Knowing Thyself, Other: From the countless encounters you have had, even by the time your "Challenging Child has arrived at the "Terrible Two's" ("They were already difficult...OMG!"), or certainly by the time you have been challenged by your tyrannical teen ("You would think I'd be ready for this after being a teen myself, but she sure got the best of me!"). Enough encounters at least to be able to anticipate, predict that your child of any age will, in addition to their own 'nature' (e.g., "she's never been a morning person...I know not to approach him when he's hangry..."), respond in at least a mildly contrary manner when you utter the words "No" or "You must go...". On the other hand, you, yourself, have many situations that, whether forced/obligated by another (probably your spouse) or actually inclined but nervous to attend an event, you want to declare it a "No Go!". In both cases, what I have come to discover over four decades in the field of play with you called LIFE, to be undervalued initially but highly appreciated once I have introduced it to you, is that under all these conditions it is always wise to have...(big buildup here, drum roll please...)...

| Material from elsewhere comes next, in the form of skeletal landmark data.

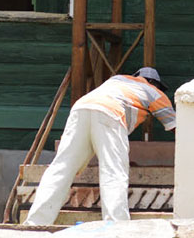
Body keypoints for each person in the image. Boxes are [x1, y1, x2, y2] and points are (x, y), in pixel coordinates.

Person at [23, 67, 176, 225]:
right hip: (111, 112)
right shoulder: (154, 92)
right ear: (154, 83)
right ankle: (116, 226)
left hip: (81, 108)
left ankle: (35, 223)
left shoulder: (116, 80)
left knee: (61, 168)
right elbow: (176, 127)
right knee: (113, 171)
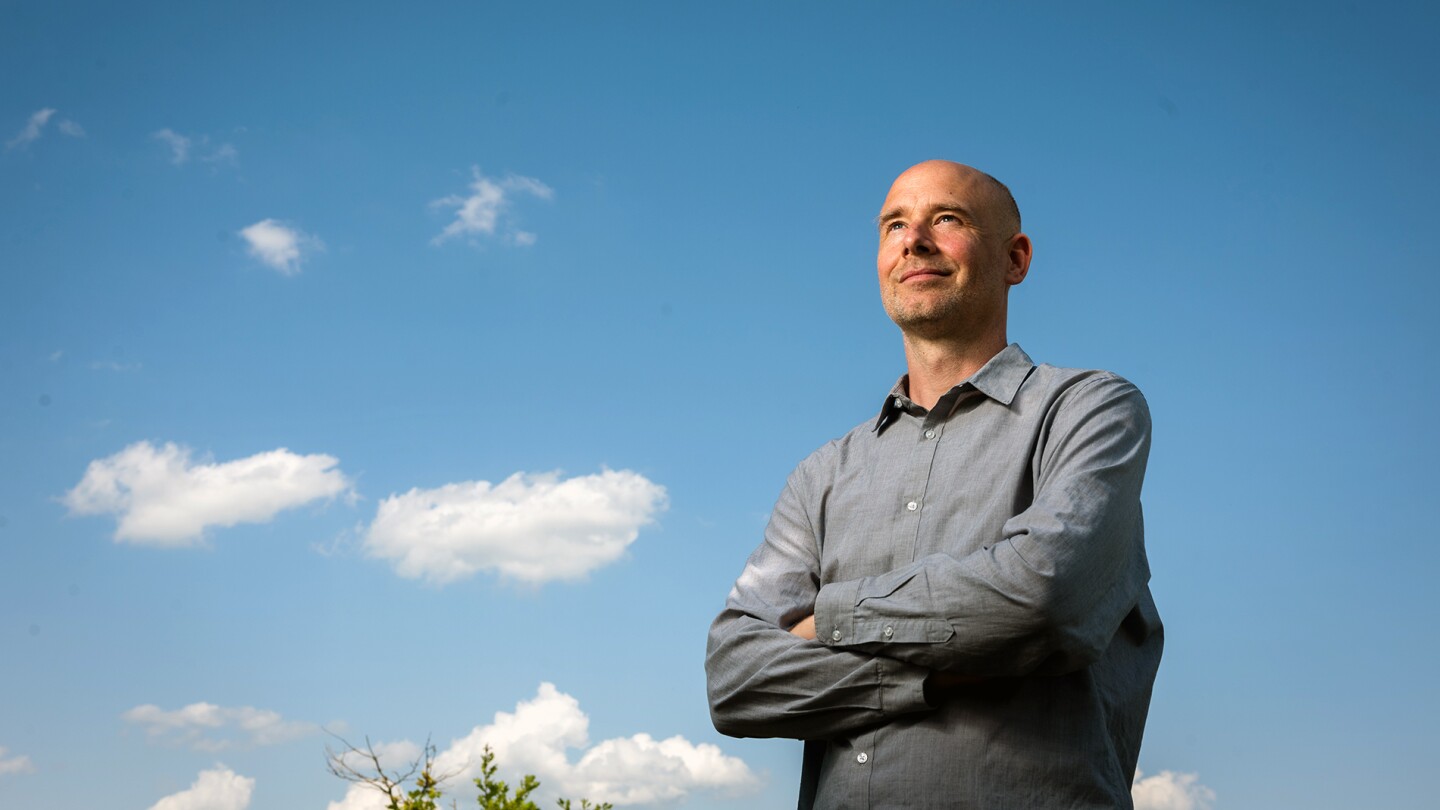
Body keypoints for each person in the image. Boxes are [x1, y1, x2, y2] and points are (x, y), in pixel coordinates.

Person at [705, 160, 1162, 809]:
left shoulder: (1089, 409)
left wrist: (825, 619)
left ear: (1016, 258)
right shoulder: (822, 475)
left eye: (946, 219)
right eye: (895, 224)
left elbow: (1045, 600)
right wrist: (940, 674)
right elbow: (734, 678)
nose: (913, 240)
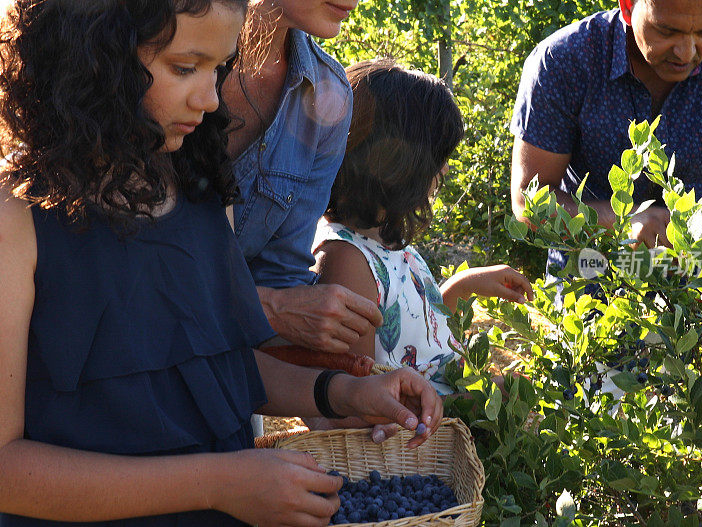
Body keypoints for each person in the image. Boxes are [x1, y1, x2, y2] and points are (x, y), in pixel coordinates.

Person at [0, 2, 442, 526]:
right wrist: (219, 483)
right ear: (93, 58)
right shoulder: (19, 219)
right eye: (185, 68)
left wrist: (343, 393)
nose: (210, 99)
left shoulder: (202, 193)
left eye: (219, 69)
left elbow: (219, 366)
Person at [313, 58, 534, 397]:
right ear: (396, 163)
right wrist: (476, 402)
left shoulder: (388, 243)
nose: (444, 170)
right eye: (437, 159)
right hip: (411, 445)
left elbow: (411, 339)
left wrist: (461, 287)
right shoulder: (348, 261)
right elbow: (362, 402)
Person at [510, 0, 702, 276]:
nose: (686, 52)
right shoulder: (565, 61)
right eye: (666, 31)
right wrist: (620, 220)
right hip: (590, 281)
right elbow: (529, 201)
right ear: (627, 7)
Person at [223, 0, 384, 356]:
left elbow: (280, 276)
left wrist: (348, 388)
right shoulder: (147, 46)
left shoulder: (329, 94)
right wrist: (272, 308)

A Good (graceful) Exit Plan...Xanax in My Purse: Or, on my person at least. Literally, metaphorically, at least. A plan or an aide that I can call upon (who you gonna' call?) when the ambient temperature starts rising, before our anxiety results in manifest perspiration (or something even more embarrassing😓). What I have been offering as advice on behalf of those who have to enter situations or are preparing to engage a more challenging, otherwise difficult individual(s), is to first rehearse an exit -- that is, to actually practice leaving before going. Especially 😎 if you can do so gracefully, with finesse -- ergo, a 'graceful exit plan', in contrast to one that is abrupt! Exiting gracefully, on your terms, once you have rehearsed it and even practiced implementing it 'in situ' (or at least an approximation of reality): 1) lessens your anxiety about being stuck in a situation, feeling trapped, with no way out; 2) lessens the chance you'll have to reach for the Xanax or have to actually implement the exit plan; and 3) increases your staying power...you might actually enjoy it if you stick around long enough.
And NOW, as Paul Harvey used to intone, "You know the rest of the story" And here ends the mini-series, ta-da!